→ **What the task asks**
The expected answer is a verbatim transcription of the lines below, beginning with the first and ending with the line that holds "This is a simple", without pictures.

● ● ● ● ●

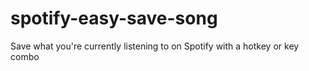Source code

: # spotify-easy-save-song
Save what you're currently listening to on Spotify with a hotkey or key combo

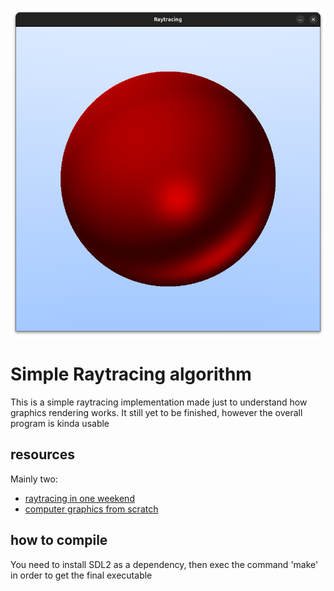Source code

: ![image displayed in the program](./window.png)

# Simple Raytracing algorithm

This is a simple raytracing implementation made just to understand how 
graphics rendering works. It still yet to be finished, however the 
overall program is kinda usable

## resources

Mainly two:
- [raytracing in one weekend](https://raytracing.github.io/books/RayTracingInOneWeekend.html)
- [computer graphics from scratch](https://www.gabrielgambetta.com/computer-graphics-from-scratch/)

## how to compile

You need to install SDL2 as a dependency, then exec
the command 'make' in order to get the final executable
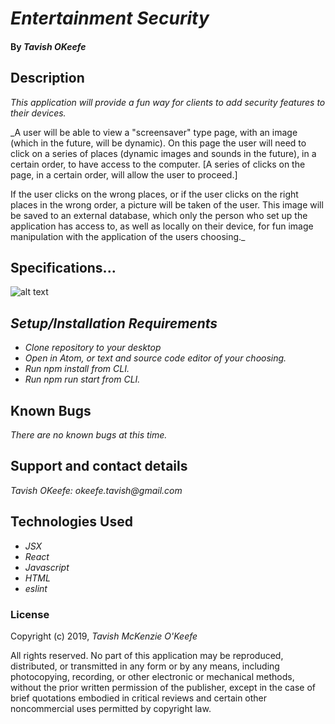 # _Entertainment Security_

#### By _**Tavish OKeefe**_

## Description

_This application will provide a fun way for clients to add security features to their devices._

_A user will be able to view a "screensaver" type page, with an image (which in the future, will be dynamic). On this page the user will need to click on a series of places (dynamic images and sounds in the future), in a certain order, to have access to the computer. [A series of clicks on the page, in a certain order, will allow the user to proceed.]

If the user clicks on the wrong places, or if the user clicks on the right places in the wrong order, a picture will be taken of the user. This image will be saved to an external database, which only the person who set up the application has access to, as well as locally on their device, for fun image manipulation with the application of the users choosing._

## Specifications...

![alt text](./src/assets/images/Tavish-Portfolio.png "Portfolio-Wireframe")


## _Setup/Installation Requirements_

* _Clone repository to your desktop_
* _Open in Atom, or text and source code editor of your choosing._
* _Run npm install from CLI._
* _Run npm run start from CLI._

## Known Bugs

_There are no known bugs at this time._

## Support and contact details

_Tavish OKeefe: okeefe.tavish@gmail.com_

## Technologies Used

* _JSX_
* _React_
* _Javascript_
* _HTML_
* _eslint_

### License

Copyright (c) 2019, _Tavish McKenzie O'Keefe_  

All rights reserved. No part of this application may be reproduced, distributed, or transmitted in any form or by any means, including photocopying, recording, or other electronic or mechanical methods, without the prior written permission of the publisher, except in the case of brief quotations embodied in critical reviews and certain other noncommercial uses permitted by copyright law.
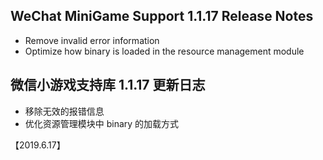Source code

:## WeChat MiniGame Support 1.1.17 Release Notes

* Remove invalid error information
* Optimize how binary is loaded in the resource management module

## 微信小游戏支持库 1.1.17 更新日志
* 移除无效的报错信息
* 优化资源管理模块中 binary 的加载方式


【2019.6.17】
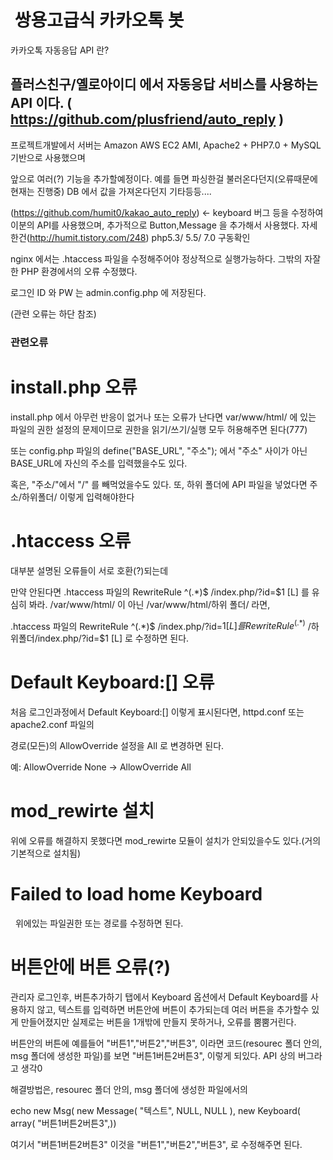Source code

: 
#  쌍용고급식 카카오톡 봇

카카오톡 자동응답 API 란?

플러스친구/옐로아이디 에서 자동응답 서비스를 사용하는 API 이다.
( https://github.com/plusfriend/auto_reply )
-------------------------------------------------------------------------
프로젝트개발에서 서버는 Amazon AWS EC2 AMI, 
Apache2 + PHP7.0 + MySQL 기반으로 사용했으며


앞으로 여러(?) 기능을 추가할예정이다.
예를 들면 파싱한걸 불러온다던지(오류때문에 현재는 진행중)
DB 에서 값을 가져온다던지
기타등등....



(https://github.com/humit0/kakao_auto_reply) 
<- keyboard 버그 등을 수정하여 이분의 API를 사용했으며,
추가적으로 Button,Message 을 추가해서 사용했다.
자세한건(http://humit.tistory.com/248)
php5.3/ 5.5/ 7.0 구동확인

nginx 에서는 .htaccess 파일을 수정해주어야 정상적으로 실행가능하다.
그밖의 자잘한 PHP 환경에서의 오류 수정했다.

로그인 ID 와 PW 는 admin.config.php 에 저장된다.
 
 
(관련 오류는 하단 참조)

### 관련오류 ###

# install.php 오류
 
 install.php 에서 아무런 반응이 없거나 또는 오류가 난다면 
 var/www/html/ 에 있는 파일의 권한 설정의 문제이므로 
 권한을 읽기/쓰기/실행 모두 허용해주면 된다(777)  
 
 또는 config.php 파일의 define("BASE_URL", "주소"); 에서 
 "주소" 사이가 아닌 BASE_URL에 자신의 주소를 입력했을수도 있다.
 
 혹은, "주소/"에서 "/" 를 빼먹었을수도 있다.
 또, 하위 폴더에 API 파일을 넣었다면
  주소/하위폴더/ 이렇게 입력해야한다
 
# .htaccess 오류
 
 대부분 설명된 오류들이 서로 호환(?)되는데
 
 만약 안된다면 .htaccess 파일의 
 RewriteRule ^(.*)$ /index.php/?id=$1 [L] 를 유심히 봐라.
 /var/www/html/ 이 아닌 /var/www/html/하위 폴더/ 라면,
 
 .htaccess 파일의 
 RewriteRule ^(.*)$ /index.php/?id=$1 [L] 를
 RewriteRule ^(.*)$ /하위폴더/index.php/?id=$1 [L] 로 수정하면 된다.
 
# Default Keyboard:[] 오류

 처음 로그인과정에서 Default Keyboard:[] 이렇게 표시된다면, 
 httpd.conf 또는 apache2.conf 파일의

 <Directory> 경로(모든<Directory>)의 AllowOverride 설정을 
 All 로 변경하면 된다.
 
 예: AllowOverride None -> AllowOverride All

# mod_rewirte 설치
 
 위에 오류를 해결하지 못했다면 mod_rewirte 모듈이 
 설치가 안되있을수도 있다.(거의 기본적으로 설치됨)
 
# Failed to load home Keyboard
  
  위에있는 파일권한 또는 <Directory> 경로를 수정하면 된다.
  
  
# 버튼안에 버튼 오류(?)
 관리자 로그인후, 버튼추가하기 탭에서 Keyboard 옵션에서 
 Default Keyboard를 사용하지 않고, 
 텍스트를 입력하면 버튼안에 버튼이 추가되는데
 여러 버튼을 추가할수 있게 만들어졌지만 
 실제로는 버튼을 1개밖에 만들지 못하거나,
 오류를 뿜뿜거린다.
 
 버튼안의 버튼에 예를들어 "버튼1","버튼2","버튼3", 이라면 
 코드(resourec 폴더 안의, msg 폴더에 생성한 파일)를
 보면 "버튼1버튼2버튼3", 이렇게 되있다.
 API 상의 버그라고 생각0
 
 해결방법은,
 resourec 폴더 안의, msg 폴더에 생성한 파일에서의
 
 echo new Msg(
	new Message(
		"텍스트",
		NULL,
		NULL
	),
	new Keyboard(
		array(
			"버튼1버튼2버튼3",))



 여기서 "버튼1버튼2버튼3" 이것을 
 "버튼1","버튼2","버튼3", 로 
 수정해주면 된다.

● ● ● ● ●

→ **Solution below**
Source code

: # spotify-easy-save-song
Save what you're currently listening to on Spotify with a hotkey or key combo

Source code

: ![image displayed in the program](./window.png)

# Simple Raytracing algorithm

This is a simple raytracing implementation made just to understand how 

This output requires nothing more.